Romulus oyó el sonido característico de los
gladii
deslizándose por las vainas. Alzó la mirada asombrado. Armados con hachas y garrotes además de espadas, los matones se disponían a atacar el burdel sin miramientos. En vez de apartarse o retirarse, los guardas sacaron sus armas y se desplegaron formando un arco defensivo alrededor del umbral. Con el corazón latiéndole a toda prisa, Romulus dio media vuelta y huyó por el callejón por el que había venido. A saber qué estaba pasando, pero él no tenía nada que ver con esa pelea. Además, sólo tenía un
pugio
para defenderse. Cuando consideró que no corría peligro, se paró y miró hacia atrás. Gracias a la semioscuridad permanente en la que estaban sumidas todas las calles estrechas, no veía más que una masa de siluetas que se agitaban hacia delante y hacia atrás. A juzgar por los gritos y chillidos espeluznantes que se oían, había hombres que resultaban gravemente heridos o muertos.

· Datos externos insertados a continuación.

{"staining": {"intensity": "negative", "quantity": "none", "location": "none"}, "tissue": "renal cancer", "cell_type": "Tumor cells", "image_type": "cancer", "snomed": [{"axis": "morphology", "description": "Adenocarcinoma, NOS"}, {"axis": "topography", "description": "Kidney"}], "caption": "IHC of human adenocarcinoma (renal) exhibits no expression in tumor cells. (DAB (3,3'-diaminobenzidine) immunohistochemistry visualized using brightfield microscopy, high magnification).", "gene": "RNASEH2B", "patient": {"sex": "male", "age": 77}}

—Teníais que haberos tirado a mi hermana —dijo una voz de pito detrás de él—. A estas alturas ya habríais terminado y podríais buscar a vuestros amigos.
Romulus se volvió y se encontró con el golfillo esquelético que le había indicado el camino comiéndose una manzana con despreocupación. Su expresión engreída hablaba por sí sola.
—¿Sabías que aquí había problemas? —inquirió Romulus, dando un paso adelante—. ¿Por qué no me lo dijiste? Por el Hades, podían haberme matado.
—Lo he intentado —respondió el muchacho, asustado—. Pero no pareció interesaros.
Romulus recordó que se había ofrecido a darle más información y se relajó. No iba a pelearse con un niño raquítico que no le debía nada.
—Tienes razón —dijo secamente, observando otra vez la trifulca—. Así pues, ¿qué pasa ahí? —Silencio. Bajó la mirada y se encontró con una mano extendida.
—En esta ciudad no hay nada gratis, señor —dijo el mocoso con una sonrisa de oreja a oreja.